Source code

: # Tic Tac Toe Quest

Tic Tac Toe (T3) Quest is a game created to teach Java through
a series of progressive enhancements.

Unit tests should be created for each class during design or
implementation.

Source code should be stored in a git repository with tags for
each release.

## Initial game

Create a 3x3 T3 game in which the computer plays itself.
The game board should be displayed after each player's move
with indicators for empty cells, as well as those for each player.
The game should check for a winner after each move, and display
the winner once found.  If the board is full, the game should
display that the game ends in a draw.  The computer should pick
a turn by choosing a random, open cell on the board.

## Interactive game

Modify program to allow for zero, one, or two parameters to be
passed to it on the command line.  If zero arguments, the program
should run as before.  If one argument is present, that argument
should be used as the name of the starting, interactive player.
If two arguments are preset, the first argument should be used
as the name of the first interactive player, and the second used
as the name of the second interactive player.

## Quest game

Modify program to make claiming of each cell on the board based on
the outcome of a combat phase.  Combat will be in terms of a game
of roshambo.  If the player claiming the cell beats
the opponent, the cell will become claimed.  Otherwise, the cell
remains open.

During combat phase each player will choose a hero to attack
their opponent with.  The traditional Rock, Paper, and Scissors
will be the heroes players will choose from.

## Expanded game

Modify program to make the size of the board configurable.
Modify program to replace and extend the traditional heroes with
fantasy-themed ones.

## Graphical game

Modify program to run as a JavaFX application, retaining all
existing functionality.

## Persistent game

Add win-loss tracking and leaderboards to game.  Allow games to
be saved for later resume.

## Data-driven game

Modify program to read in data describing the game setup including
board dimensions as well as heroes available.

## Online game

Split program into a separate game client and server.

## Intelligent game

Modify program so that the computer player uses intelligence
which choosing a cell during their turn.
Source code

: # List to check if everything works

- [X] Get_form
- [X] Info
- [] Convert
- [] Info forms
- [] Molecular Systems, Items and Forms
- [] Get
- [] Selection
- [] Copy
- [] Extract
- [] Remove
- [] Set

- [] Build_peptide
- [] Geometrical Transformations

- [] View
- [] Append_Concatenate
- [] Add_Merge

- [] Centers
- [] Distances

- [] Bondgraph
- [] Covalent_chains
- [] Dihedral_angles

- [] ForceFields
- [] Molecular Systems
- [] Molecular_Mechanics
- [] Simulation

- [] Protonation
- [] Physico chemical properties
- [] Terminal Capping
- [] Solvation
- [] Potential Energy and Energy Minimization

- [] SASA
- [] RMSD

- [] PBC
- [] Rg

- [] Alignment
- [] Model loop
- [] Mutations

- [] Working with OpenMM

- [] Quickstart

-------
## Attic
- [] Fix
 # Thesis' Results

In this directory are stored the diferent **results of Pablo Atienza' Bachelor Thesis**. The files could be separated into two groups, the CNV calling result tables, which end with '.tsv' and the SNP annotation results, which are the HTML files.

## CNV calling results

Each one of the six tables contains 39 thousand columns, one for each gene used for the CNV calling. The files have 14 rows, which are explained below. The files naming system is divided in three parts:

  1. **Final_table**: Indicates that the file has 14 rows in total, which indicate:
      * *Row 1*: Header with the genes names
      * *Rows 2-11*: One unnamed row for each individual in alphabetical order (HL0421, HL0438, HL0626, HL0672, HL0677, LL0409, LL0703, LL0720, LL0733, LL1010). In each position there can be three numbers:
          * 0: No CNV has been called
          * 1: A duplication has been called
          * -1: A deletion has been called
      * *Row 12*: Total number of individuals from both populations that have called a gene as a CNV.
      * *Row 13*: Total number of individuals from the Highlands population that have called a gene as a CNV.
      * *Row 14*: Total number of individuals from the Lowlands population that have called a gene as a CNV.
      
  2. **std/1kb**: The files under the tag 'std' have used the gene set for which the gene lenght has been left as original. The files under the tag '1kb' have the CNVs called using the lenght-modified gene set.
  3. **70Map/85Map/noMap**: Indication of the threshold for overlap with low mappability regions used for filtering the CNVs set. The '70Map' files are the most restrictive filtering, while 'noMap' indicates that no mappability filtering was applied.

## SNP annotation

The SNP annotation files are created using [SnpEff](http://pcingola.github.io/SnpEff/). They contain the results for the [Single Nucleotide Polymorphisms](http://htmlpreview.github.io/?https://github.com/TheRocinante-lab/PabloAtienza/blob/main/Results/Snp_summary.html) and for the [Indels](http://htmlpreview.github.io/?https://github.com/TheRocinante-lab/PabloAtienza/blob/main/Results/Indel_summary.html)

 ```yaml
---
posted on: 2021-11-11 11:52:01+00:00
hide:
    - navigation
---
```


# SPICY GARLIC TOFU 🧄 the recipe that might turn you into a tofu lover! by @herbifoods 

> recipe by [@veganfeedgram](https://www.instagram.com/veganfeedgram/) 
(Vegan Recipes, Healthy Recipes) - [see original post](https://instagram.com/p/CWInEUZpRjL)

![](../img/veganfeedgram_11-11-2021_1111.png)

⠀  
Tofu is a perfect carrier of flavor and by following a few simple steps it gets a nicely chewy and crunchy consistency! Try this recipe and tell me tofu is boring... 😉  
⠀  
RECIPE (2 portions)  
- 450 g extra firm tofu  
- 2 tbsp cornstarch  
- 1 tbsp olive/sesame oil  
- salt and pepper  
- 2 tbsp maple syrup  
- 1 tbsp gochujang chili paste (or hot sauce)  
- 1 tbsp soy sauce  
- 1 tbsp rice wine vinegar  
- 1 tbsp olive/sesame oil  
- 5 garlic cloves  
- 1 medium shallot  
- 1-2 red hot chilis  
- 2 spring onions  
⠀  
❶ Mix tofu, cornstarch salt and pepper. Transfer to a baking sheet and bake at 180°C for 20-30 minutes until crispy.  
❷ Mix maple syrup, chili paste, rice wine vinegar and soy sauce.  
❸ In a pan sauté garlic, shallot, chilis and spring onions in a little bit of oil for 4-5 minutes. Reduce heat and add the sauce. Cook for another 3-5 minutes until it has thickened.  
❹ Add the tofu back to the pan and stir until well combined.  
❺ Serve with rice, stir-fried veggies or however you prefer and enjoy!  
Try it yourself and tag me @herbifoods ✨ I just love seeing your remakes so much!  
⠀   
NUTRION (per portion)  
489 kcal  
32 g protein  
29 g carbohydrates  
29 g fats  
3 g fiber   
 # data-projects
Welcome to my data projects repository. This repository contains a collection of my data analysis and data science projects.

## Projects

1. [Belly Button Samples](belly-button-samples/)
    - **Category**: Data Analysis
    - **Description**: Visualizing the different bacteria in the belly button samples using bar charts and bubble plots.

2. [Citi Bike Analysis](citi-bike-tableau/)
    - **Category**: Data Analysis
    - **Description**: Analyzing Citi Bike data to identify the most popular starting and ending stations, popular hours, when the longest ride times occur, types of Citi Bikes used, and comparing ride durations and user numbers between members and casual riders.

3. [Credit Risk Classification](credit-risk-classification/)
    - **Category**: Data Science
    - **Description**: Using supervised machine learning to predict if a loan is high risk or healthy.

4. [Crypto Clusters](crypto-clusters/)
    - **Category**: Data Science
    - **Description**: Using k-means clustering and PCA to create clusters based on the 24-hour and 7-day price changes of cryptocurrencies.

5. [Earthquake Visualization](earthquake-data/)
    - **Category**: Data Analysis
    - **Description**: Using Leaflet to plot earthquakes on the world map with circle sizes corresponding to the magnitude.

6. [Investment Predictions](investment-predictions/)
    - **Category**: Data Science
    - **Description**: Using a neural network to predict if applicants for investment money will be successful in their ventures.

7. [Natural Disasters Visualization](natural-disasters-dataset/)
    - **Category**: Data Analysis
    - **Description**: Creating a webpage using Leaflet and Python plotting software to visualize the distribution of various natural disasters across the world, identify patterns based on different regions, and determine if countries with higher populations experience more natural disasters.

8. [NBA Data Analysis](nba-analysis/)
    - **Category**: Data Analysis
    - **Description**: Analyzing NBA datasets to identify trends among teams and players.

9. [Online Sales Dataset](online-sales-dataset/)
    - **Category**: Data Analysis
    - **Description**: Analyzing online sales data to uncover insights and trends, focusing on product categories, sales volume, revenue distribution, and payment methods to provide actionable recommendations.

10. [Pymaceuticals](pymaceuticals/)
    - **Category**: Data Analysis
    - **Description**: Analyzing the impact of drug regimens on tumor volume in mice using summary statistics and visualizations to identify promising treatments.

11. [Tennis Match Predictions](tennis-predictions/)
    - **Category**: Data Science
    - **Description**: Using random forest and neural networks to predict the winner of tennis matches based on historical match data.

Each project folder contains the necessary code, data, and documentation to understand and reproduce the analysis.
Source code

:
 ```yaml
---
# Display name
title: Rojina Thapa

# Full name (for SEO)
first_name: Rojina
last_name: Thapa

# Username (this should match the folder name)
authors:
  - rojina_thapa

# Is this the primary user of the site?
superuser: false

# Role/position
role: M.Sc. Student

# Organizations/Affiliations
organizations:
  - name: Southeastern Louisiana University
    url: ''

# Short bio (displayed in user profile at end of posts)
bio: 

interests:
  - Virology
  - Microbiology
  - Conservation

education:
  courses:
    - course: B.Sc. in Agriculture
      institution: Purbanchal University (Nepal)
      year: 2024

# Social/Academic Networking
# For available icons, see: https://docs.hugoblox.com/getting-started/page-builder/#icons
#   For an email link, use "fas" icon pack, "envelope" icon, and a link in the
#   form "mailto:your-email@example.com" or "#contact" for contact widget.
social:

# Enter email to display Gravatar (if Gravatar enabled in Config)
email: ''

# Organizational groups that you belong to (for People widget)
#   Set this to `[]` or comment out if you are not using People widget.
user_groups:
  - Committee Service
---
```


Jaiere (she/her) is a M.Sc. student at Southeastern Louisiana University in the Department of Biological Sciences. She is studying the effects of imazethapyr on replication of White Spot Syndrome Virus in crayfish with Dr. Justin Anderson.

★ ★ ★ ★ ★

Beginning at the first line above, repeat exactly until the line containing "If two arguments", which is included.

- _WORKED SOLUTION_:
Source code

: # Tic Tac Toe Quest

Tic Tac Toe (T3) Quest is a game created to teach Java through
a series of progressive enhancements.

Unit tests should be created for each class during design or
implementation.

Source code should be stored in a git repository with tags for
each release.

## Initial game

Create a 3x3 T3 game in which the computer plays itself.
The game board should be displayed after each player's move
with indicators for empty cells, as well as those for each player.
The game should check for a winner after each move, and display
the winner once found.  If the board is full, the game should
display that the game ends in a draw.  The computer should pick
a turn by choosing a random, open cell on the board.

## Interactive game

Modify program to allow for zero, one, or two parameters to be
passed to it on the command line.  If zero arguments, the program
should run as before.  If one argument is present, that argument
should be used as the name of the starting, interactive player.
If two arguments are preset, the first argument should be used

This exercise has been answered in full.